John Coltrane 『Acknowledgement』 (Coltrane) 1965Impulse!

北米大陸にて勃興したジャズは、第二次大戦後、急速に先鋭化し、ビバップを嚆矢としてモダンジャズの隆盛を産んだ。モダンジャズは、約20年弱の間、様々な進化を遂げた後、急速に衰えた。その没落は、ロックのブレイクと期を一にしている。

ジャズとロックは、正反対な気質を持っているといえる。狂騒的なロックとクールなジャズ。
米国黒人が主導したジャズと英国白人が主導したロック。スノッブなほど知的なジャズと、下世話にセクシャルなロック。

コルトレーンは、モダンジャズの時代の全域において活躍し続けた、最も重要なサックスプレイヤーだが、その晩年に世に問うたのが、アルバム「A Love Supreme」だった。

ここには、大衆への迎合は全く存在しない。
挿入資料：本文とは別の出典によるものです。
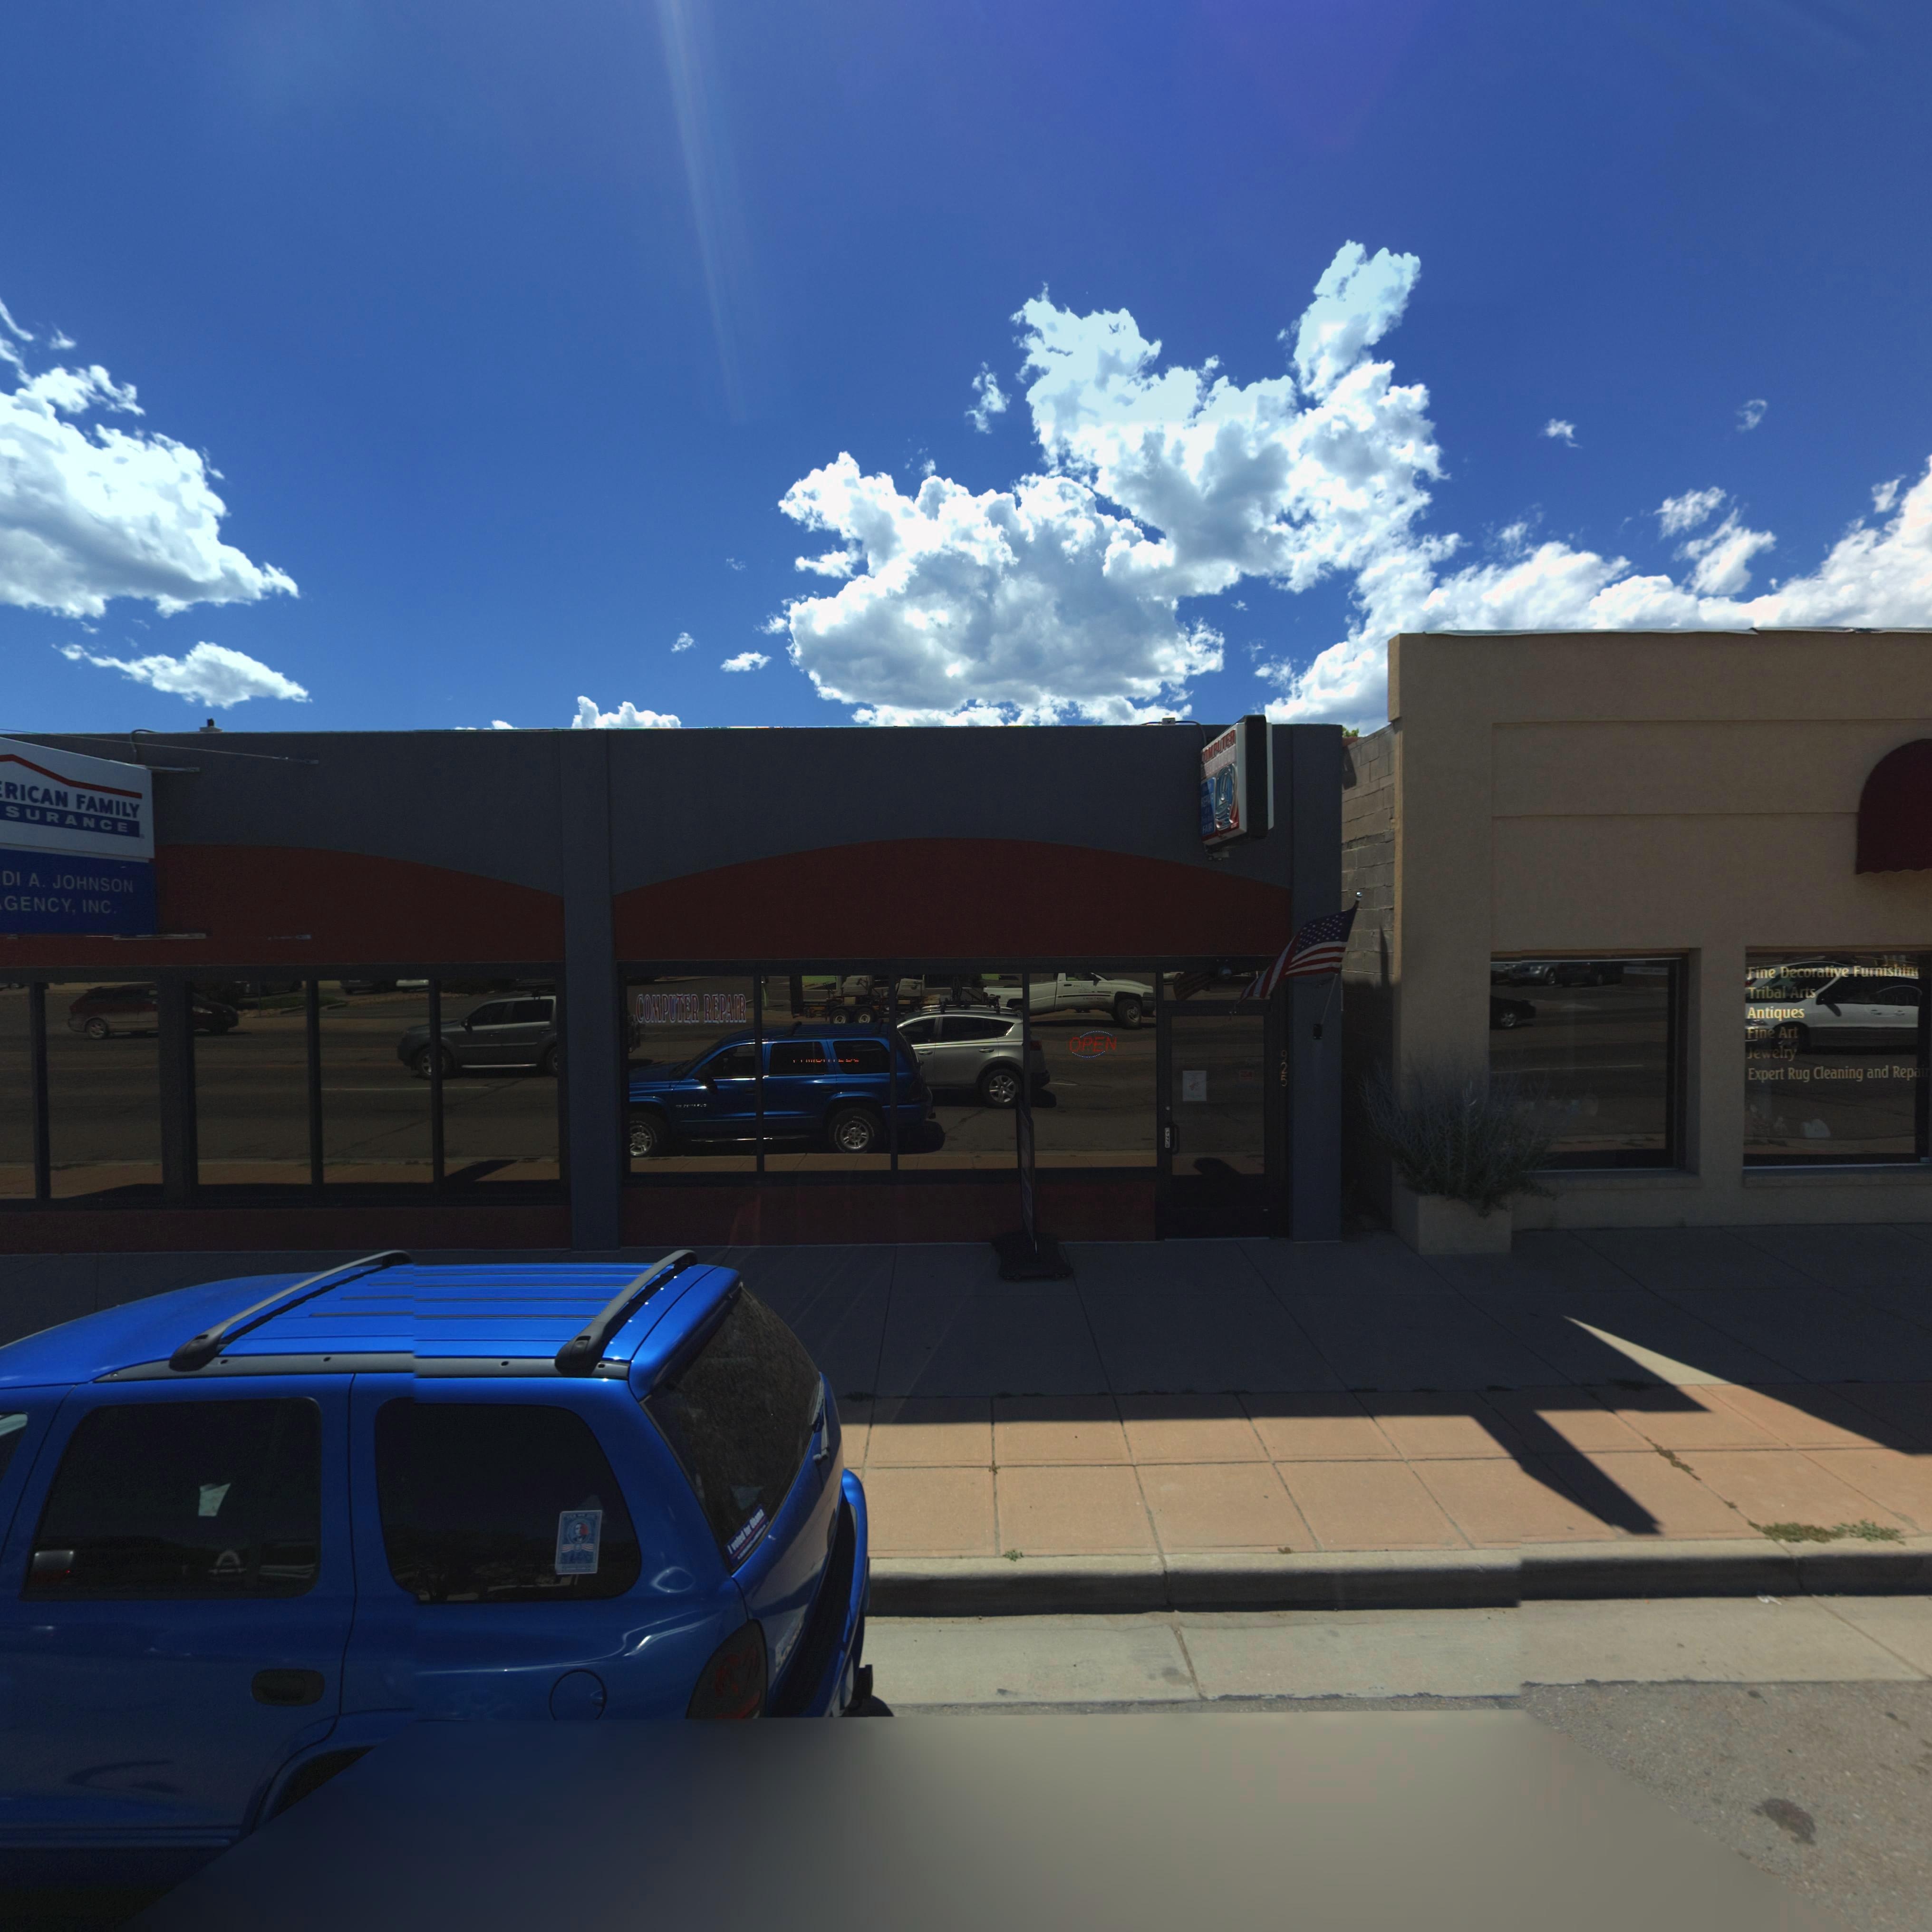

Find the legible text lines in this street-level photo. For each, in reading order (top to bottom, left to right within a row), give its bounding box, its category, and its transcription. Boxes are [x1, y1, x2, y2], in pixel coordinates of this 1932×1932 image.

[1199, 729, 1236, 765] BusinessName: COMPUTER
[1200, 746, 1235, 781] BusinessName: ********STS
[5, 781, 140, 818] BusinessName: RICAN FAMILY
[5, 805, 127, 832] BusinessName: SURANCE
[2, 870, 134, 893] BusinessName: DI A. JOHNSON
[4, 895, 117, 915] BusinessName: GENCY, INC
[1280, 1049, 1287, 1086] StreetNumber: 925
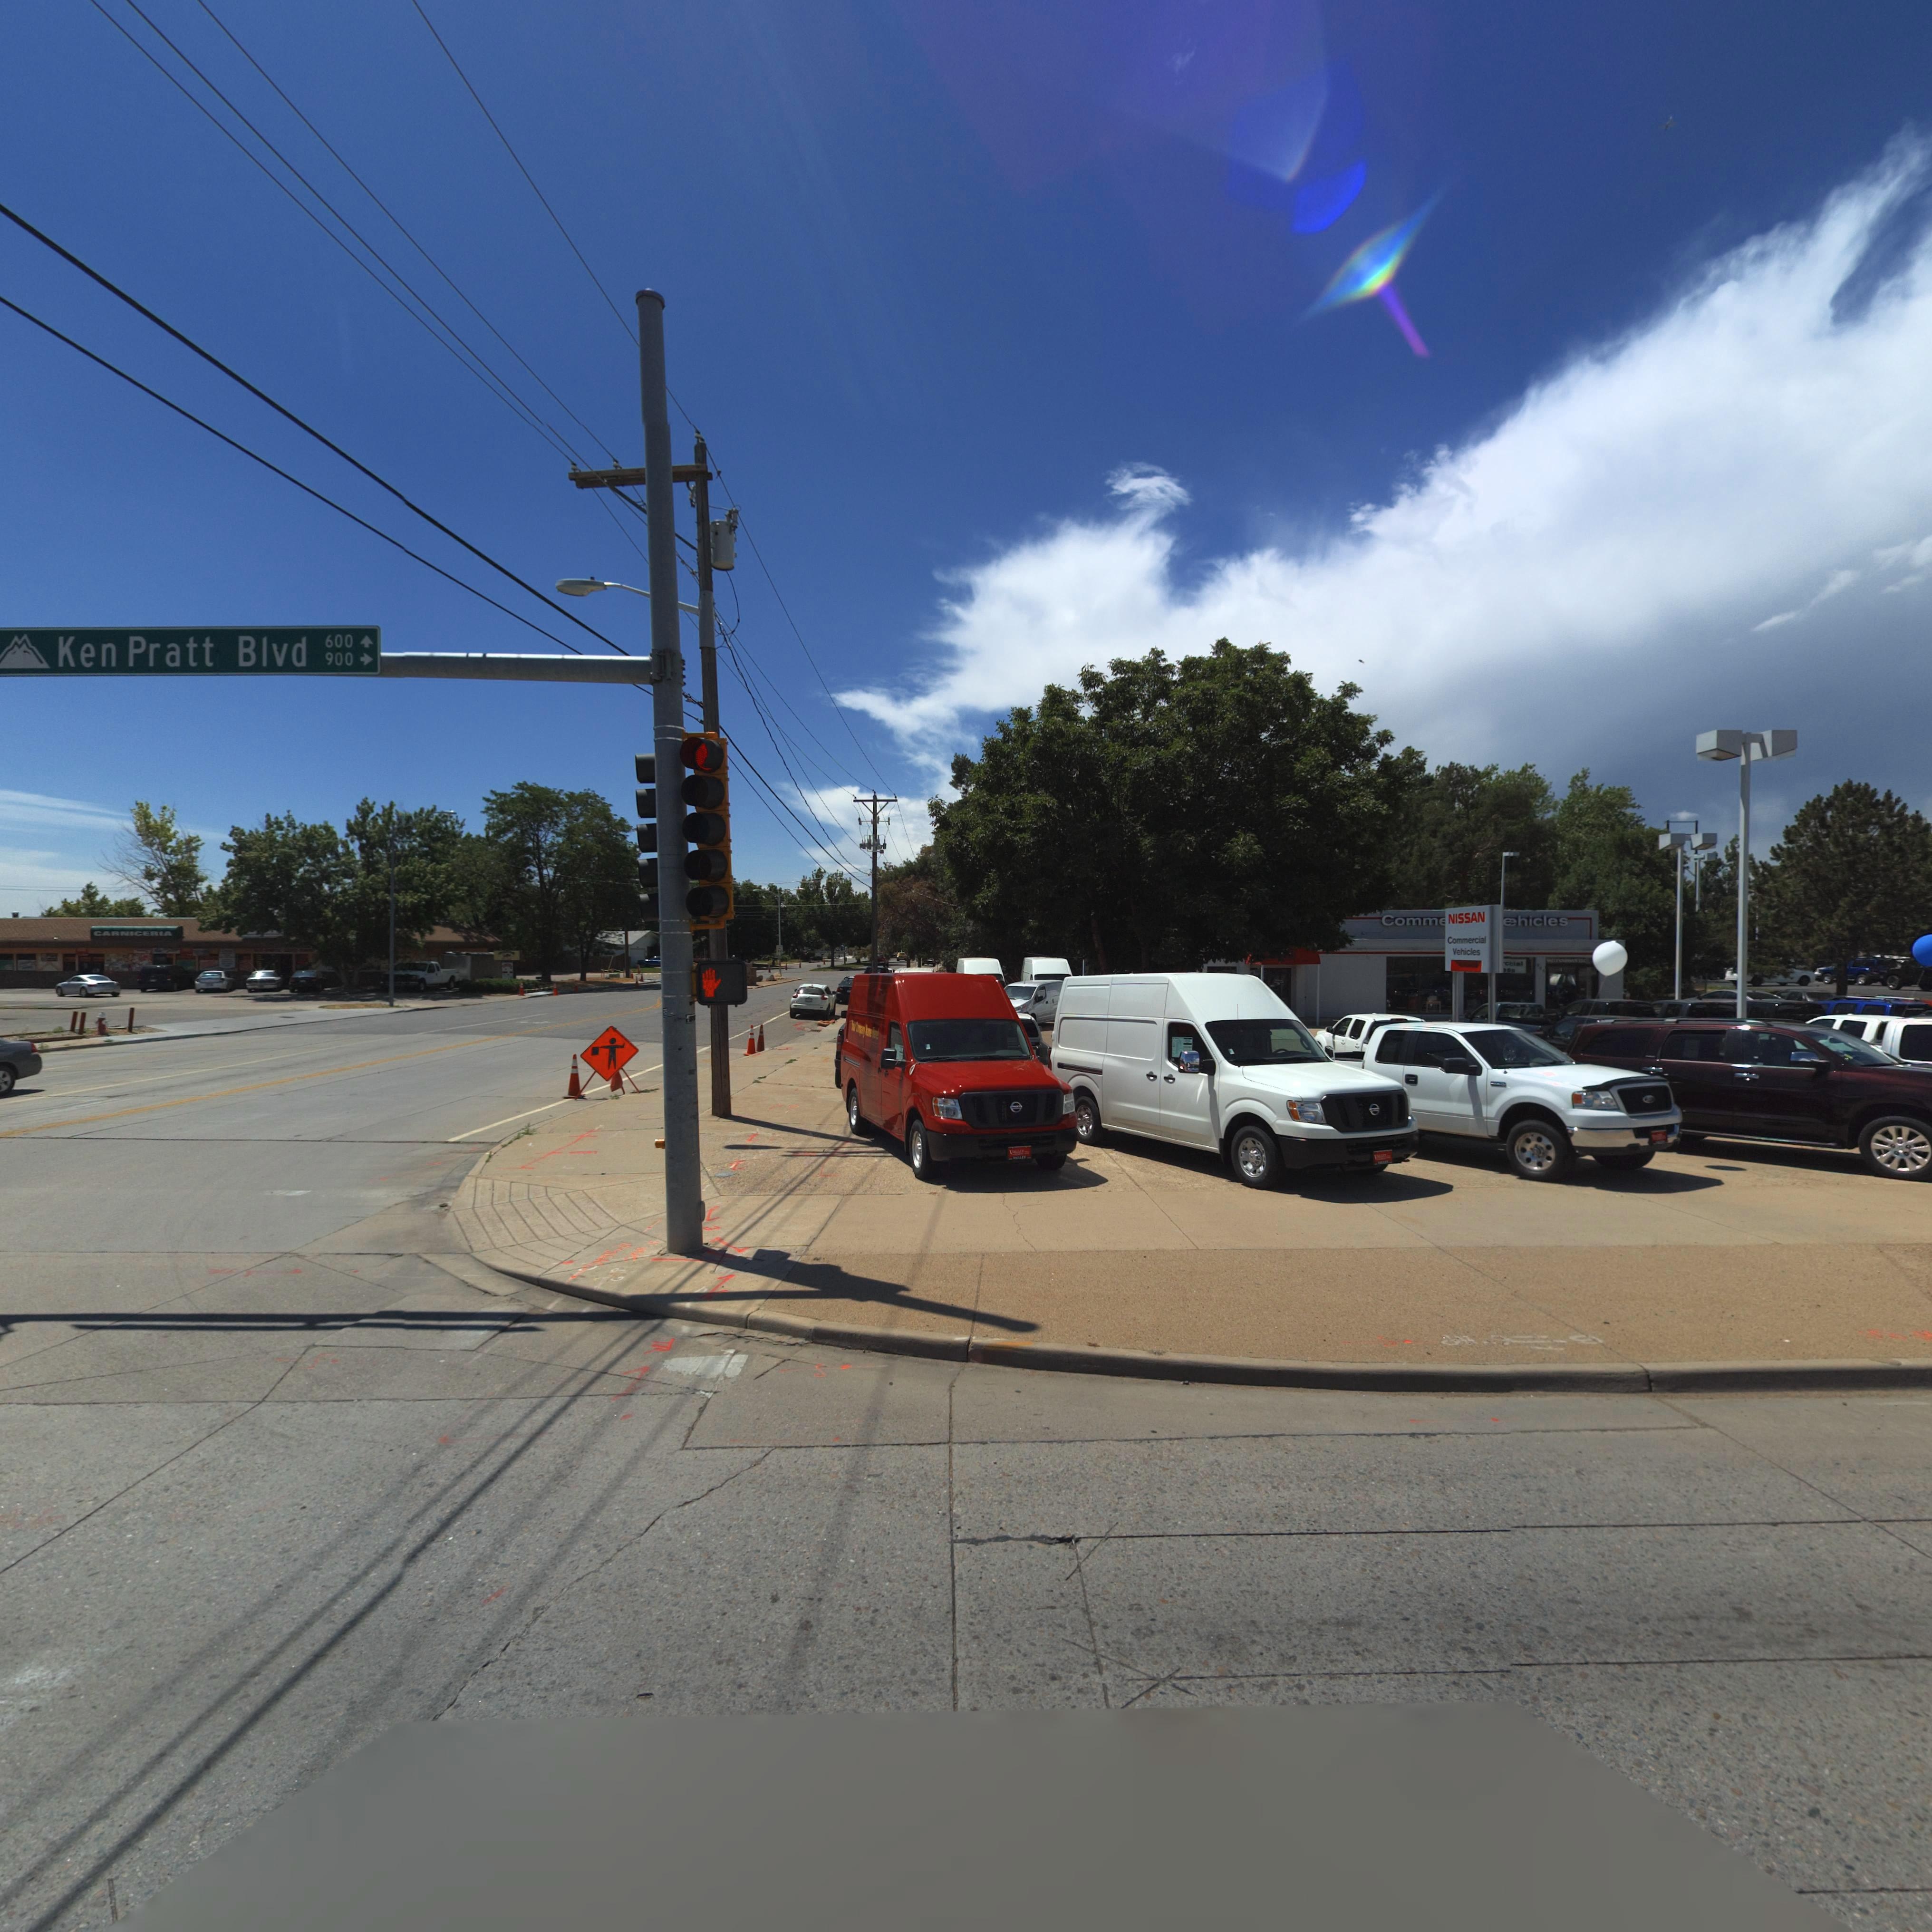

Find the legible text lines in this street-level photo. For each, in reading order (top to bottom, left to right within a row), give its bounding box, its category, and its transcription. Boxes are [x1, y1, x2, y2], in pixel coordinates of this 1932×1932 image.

[324, 634, 354, 648] StreetNumberRange: 600
[56, 634, 309, 668] StreetName: Ken Pratt Blvd
[325, 651, 374, 666] StreetNumberRange: 900->
[1448, 911, 1486, 924] BusinessName: NISSAN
空気など読んでいないのだ。マーケティング志向によるお約束テンプレートを纏いがちなロックとは正反対の屹立した姿勢がここにある。

あくまで硬質に、精緻に、コルトレーンの出したい音だけが、過不足なく鳴っている。リスナーの事情など知ったことではなく、多分この音を出さないと死んでしまう局面に瀕しているのだろう。

もしかしたら、1960年代こそが、人類文明の頂点であり、緩やかな衰亡はもはや50年も経過してしまったのかもしれない。